Er war vor zwei Monaten hier draußen. Der Dataeder enthält komprimierte Videoaufzeichnungen von seinen Katzen und ihren Jungen. Außerdem hat er noch ein paar Videoaufnahmen von Wildkatzen hinzugefügt, die er auf einigen Kolonialwelten geschossen hat. Ich habe mir gedacht, das könnte dir gefallen.«
»Simeon, das ist ganz wunderbar!
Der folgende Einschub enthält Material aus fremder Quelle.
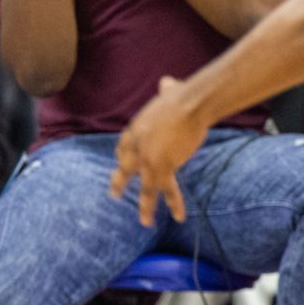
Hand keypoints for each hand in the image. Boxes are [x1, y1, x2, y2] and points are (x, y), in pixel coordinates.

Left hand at [110, 76, 209, 224]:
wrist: (189, 106)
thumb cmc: (183, 96)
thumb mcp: (170, 91)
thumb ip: (167, 89)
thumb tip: (168, 82)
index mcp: (136, 128)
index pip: (124, 145)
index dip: (124, 155)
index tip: (123, 161)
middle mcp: (137, 146)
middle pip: (126, 167)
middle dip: (119, 181)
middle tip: (114, 193)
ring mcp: (147, 159)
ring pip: (144, 187)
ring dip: (145, 206)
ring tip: (145, 222)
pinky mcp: (162, 167)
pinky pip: (167, 190)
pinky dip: (174, 204)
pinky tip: (179, 217)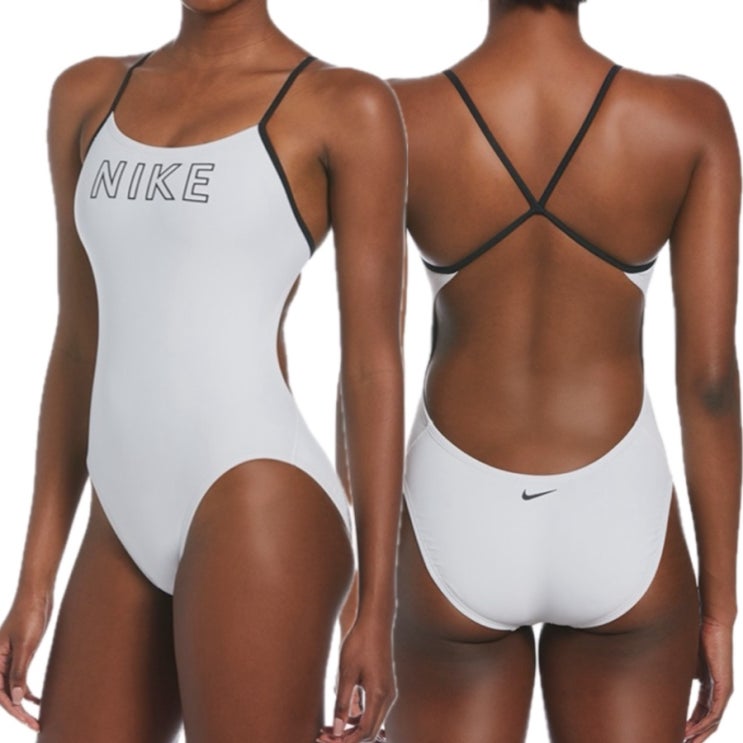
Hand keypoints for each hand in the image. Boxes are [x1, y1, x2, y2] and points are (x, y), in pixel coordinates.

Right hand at [0, 590, 51, 732]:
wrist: (37, 594)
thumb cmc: (29, 616)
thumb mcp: (25, 646)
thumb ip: (18, 672)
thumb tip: (17, 699)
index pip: (0, 693)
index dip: (13, 709)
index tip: (27, 720)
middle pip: (5, 694)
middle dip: (19, 711)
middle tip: (35, 725)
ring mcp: (9, 658)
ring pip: (13, 687)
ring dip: (24, 703)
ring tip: (38, 717)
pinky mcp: (20, 654)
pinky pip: (20, 678)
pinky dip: (28, 690)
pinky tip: (38, 699)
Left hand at [317, 613, 395, 742]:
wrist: (375, 622)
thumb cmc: (360, 644)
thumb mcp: (346, 673)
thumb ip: (342, 703)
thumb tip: (337, 730)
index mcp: (379, 695)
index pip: (365, 731)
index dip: (346, 741)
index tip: (327, 740)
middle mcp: (388, 697)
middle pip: (370, 730)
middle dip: (348, 738)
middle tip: (326, 736)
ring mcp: (388, 691)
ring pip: (372, 721)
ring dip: (353, 728)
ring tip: (330, 727)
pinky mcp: (384, 686)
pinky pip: (373, 710)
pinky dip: (359, 716)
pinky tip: (342, 713)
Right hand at [685, 617, 734, 741]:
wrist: (712, 623)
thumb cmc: (697, 636)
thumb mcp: (684, 660)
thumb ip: (679, 673)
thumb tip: (664, 679)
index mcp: (710, 686)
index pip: (701, 712)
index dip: (690, 724)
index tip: (679, 733)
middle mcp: (719, 691)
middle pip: (708, 721)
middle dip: (696, 734)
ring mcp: (723, 690)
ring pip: (713, 720)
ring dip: (699, 733)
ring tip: (686, 741)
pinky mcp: (724, 687)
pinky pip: (715, 711)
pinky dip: (704, 723)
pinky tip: (693, 730)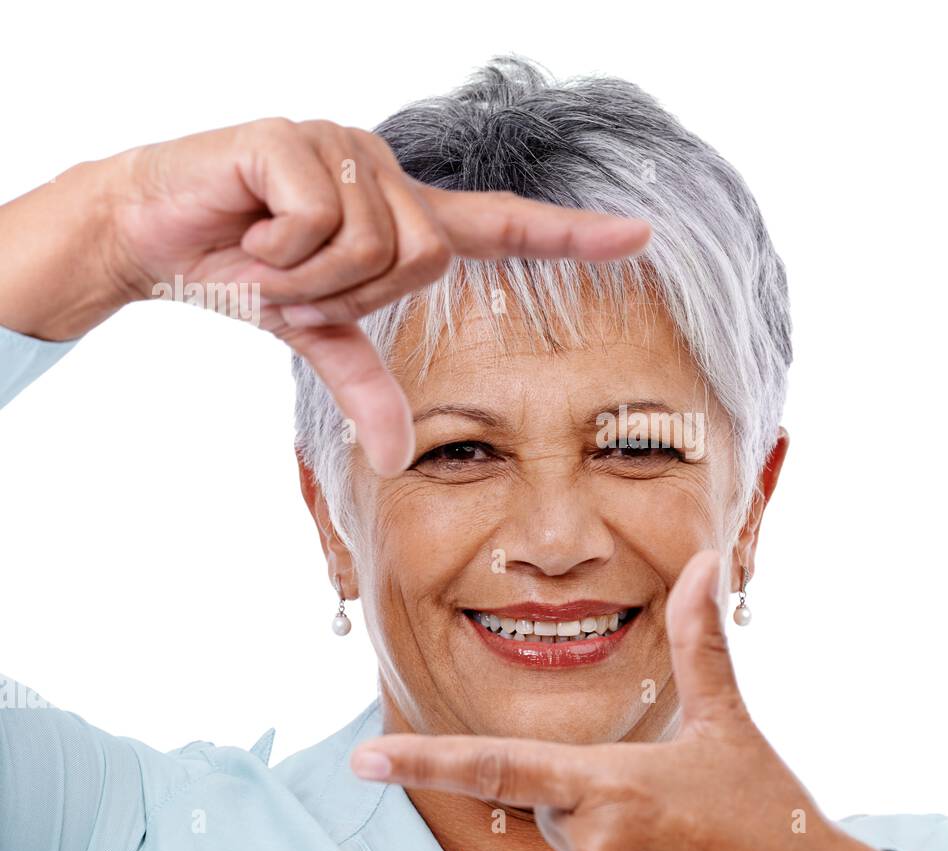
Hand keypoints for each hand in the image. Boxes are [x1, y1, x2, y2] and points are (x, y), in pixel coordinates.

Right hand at [0, 118, 649, 475]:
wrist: (150, 235)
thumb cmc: (245, 273)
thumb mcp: (317, 338)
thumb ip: (367, 388)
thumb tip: (396, 461)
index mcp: (403, 219)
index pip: (505, 225)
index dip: (574, 234)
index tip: (642, 234)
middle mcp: (386, 174)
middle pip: (426, 255)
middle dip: (352, 291)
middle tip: (294, 279)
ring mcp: (345, 149)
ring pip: (374, 242)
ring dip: (309, 276)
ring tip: (266, 255)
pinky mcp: (296, 137)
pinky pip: (319, 222)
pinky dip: (278, 253)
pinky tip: (246, 230)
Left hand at [349, 550, 897, 850]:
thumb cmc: (766, 808)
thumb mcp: (726, 722)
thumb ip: (700, 642)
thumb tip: (706, 563)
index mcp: (611, 783)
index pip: (496, 768)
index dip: (422, 762)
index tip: (363, 759)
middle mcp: (595, 839)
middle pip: (546, 802)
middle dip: (586, 788)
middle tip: (658, 797)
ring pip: (570, 838)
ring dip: (604, 826)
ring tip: (672, 832)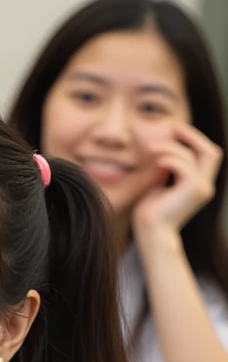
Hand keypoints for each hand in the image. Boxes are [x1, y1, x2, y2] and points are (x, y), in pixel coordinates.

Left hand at [133, 122, 221, 238]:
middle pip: (212, 151)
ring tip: (151, 148)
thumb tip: (163, 151)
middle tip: (171, 128)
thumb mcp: (159, 185)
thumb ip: (166, 170)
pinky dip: (171, 158)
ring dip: (171, 147)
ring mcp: (202, 189)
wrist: (151, 233)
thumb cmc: (150, 213)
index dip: (193, 139)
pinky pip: (185, 165)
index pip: (206, 154)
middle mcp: (205, 186)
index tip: (172, 130)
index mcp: (198, 184)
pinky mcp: (193, 190)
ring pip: (195, 154)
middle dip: (192, 136)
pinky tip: (157, 160)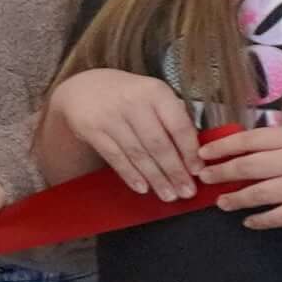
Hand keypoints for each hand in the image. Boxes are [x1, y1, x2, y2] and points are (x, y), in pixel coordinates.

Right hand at [47, 67, 201, 199]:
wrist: (83, 87)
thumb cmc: (127, 94)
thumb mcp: (153, 94)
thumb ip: (173, 116)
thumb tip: (194, 152)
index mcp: (155, 92)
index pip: (178, 126)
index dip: (189, 152)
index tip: (198, 171)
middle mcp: (133, 103)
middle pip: (158, 144)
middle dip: (174, 172)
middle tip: (186, 192)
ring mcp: (110, 117)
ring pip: (138, 154)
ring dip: (155, 178)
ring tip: (168, 195)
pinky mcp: (92, 130)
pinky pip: (115, 157)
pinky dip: (130, 175)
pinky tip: (142, 188)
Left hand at [198, 125, 281, 231]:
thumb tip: (240, 152)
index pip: (251, 139)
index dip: (223, 147)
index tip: (203, 154)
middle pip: (248, 165)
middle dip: (221, 173)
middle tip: (204, 179)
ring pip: (258, 192)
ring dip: (235, 199)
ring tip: (221, 203)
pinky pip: (277, 217)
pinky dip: (260, 220)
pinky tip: (249, 222)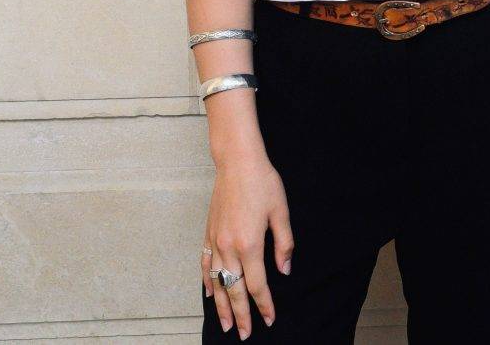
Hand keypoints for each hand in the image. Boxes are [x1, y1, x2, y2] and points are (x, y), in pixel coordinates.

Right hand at [204, 151, 293, 337]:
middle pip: (234, 290)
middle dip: (241, 314)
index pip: (257, 285)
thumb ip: (284, 244)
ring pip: (217, 282)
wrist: (237, 161)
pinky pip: (205, 264)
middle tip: (245, 333)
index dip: (264, 304)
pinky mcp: (208, 233)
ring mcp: (215, 241)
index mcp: (250, 244)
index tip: (270, 318)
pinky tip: (209, 294)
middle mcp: (229, 247)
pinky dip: (207, 282)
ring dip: (221, 306)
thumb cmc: (262, 182)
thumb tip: (284, 271)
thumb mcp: (281, 212)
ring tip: (226, 324)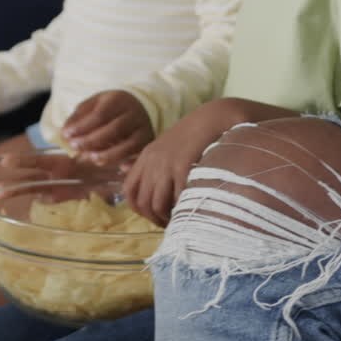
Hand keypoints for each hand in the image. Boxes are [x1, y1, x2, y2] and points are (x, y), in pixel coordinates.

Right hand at [0, 149, 106, 204]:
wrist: (114, 171)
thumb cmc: (104, 159)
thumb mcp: (99, 157)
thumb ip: (95, 160)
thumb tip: (99, 161)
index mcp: (61, 161)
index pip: (39, 161)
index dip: (23, 161)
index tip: (6, 161)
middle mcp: (55, 172)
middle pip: (32, 177)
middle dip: (15, 182)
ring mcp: (57, 184)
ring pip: (35, 187)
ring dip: (18, 191)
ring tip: (0, 193)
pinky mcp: (62, 195)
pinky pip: (48, 199)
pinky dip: (41, 201)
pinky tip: (30, 202)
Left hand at [61, 90, 153, 163]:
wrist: (140, 105)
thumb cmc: (112, 107)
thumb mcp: (95, 103)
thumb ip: (79, 115)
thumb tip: (65, 132)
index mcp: (118, 100)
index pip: (99, 115)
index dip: (82, 127)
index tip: (66, 135)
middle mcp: (133, 114)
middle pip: (114, 130)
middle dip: (92, 141)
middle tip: (75, 148)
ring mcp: (143, 129)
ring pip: (129, 145)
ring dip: (110, 155)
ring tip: (92, 159)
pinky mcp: (148, 142)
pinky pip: (141, 155)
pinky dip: (132, 163)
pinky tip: (121, 168)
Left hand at [123, 96, 257, 226]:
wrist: (213, 118)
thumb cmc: (194, 134)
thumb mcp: (165, 145)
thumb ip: (150, 162)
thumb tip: (127, 172)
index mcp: (146, 157)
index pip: (129, 190)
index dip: (139, 208)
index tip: (153, 215)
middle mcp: (152, 162)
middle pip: (142, 201)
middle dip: (154, 218)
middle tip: (168, 223)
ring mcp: (166, 165)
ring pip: (156, 204)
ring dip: (166, 217)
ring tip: (179, 219)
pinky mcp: (182, 167)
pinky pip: (176, 197)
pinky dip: (181, 208)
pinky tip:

Was kann ich dir nur zum Tausch anbieten?«
Der Stationsmanager klang verlegen. »Du mußt nichts dafür eintauschen, Cari, aber wenn du vielleicht ein Gemälde übrig hättest? Und ich bin auch durchaus bereit, dir den Tausch noch zusätzlich zu versüßen.«
»Aber nicht doch! Damit würde höchstens ich dich übers Ohr hauen. Es ist ja nicht so, als ginge es um Musik. Die Sachen sind doch völlig belanglos.«
»Das ist nicht wahr, und das weißt du auch. Du bist eine Gehirnkünstlerin.«
Ein wenig zögernd erlaubte Carialle Simeon, sich in ihre Videosysteme einzuschalten, worauf sie ihn zu der Ecke der Hauptkabine leitete, wo ihre Malausrüstung verstaut war.
Jeder planetengebundene Hausbesitzer hätte die Kabine mit Sicherheit als völlig makellos eingestuft, doch für einen Raumfahrer war sie der reinste Trödelladen. Keffs
Trainingsausrüstung nahm einen großen Teil der Kabine ein, während Carialles Regal mit der Malausrüstung, einer Sonderanfertigung, ebenfalls viel Platz beanspruchte, ganz zu schweigen von der Wandfläche, an der ihre fertigen Werke hingen – jedenfalls jene Werke, die sie nicht verschenkte oder wegwarf. Die wenigen Auserwählten, denen es gestattet war, einen Blick auf Caris Gemälde zu werfen, pflegten gern von
›Meisterwerken‹ zu sprechen, doch das lehnte sie ab.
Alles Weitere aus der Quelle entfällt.